● **How to complete this task**
The response should consist of the data below, copied exactly, with no pictures in it.

======== Given records ========

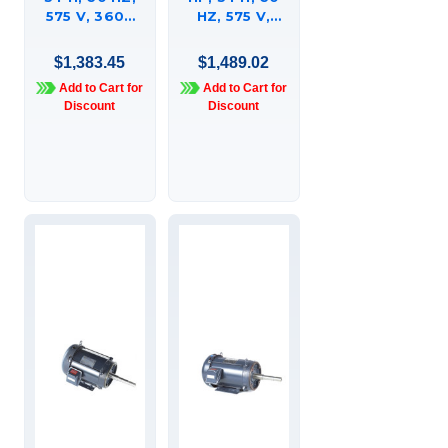
575 V, 3600
HZ, 575 V,
RPM, 215JMV
3600 RPM,
FRAME, DP,
215JP FRAME,
$1,383.45
$1,489.02
GLOBETROTTERÍ¬
TEFC,
Add to Cart for
Add to Cart for
CLOSE-
GLOBETROTTERÍ¬
Discount
Discount
COUPLED
CLOSE-
PUMP MOTOR,
COUPLED
215TTDBD6016
PUMP MOTOR,
215TTFBD6013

========

● **Written answer**
575 V, 3600
HZ, 575 V,
RPM, 215JMV
3600 RPM,
FRAME, DP,
215JP FRAME,
$1,383.45
$1,489.02
GLOBETROTTERÍ¬
TEFC,
Add to Cart for
Add to Cart for
CLOSE-
GLOBETROTTERÍ¬
Discount
Discount
COUPLED
CLOSE-
PUMP MOTOR,
COUPLED
215TTDBD6016
PUMP MOTOR,
215TTFBD6013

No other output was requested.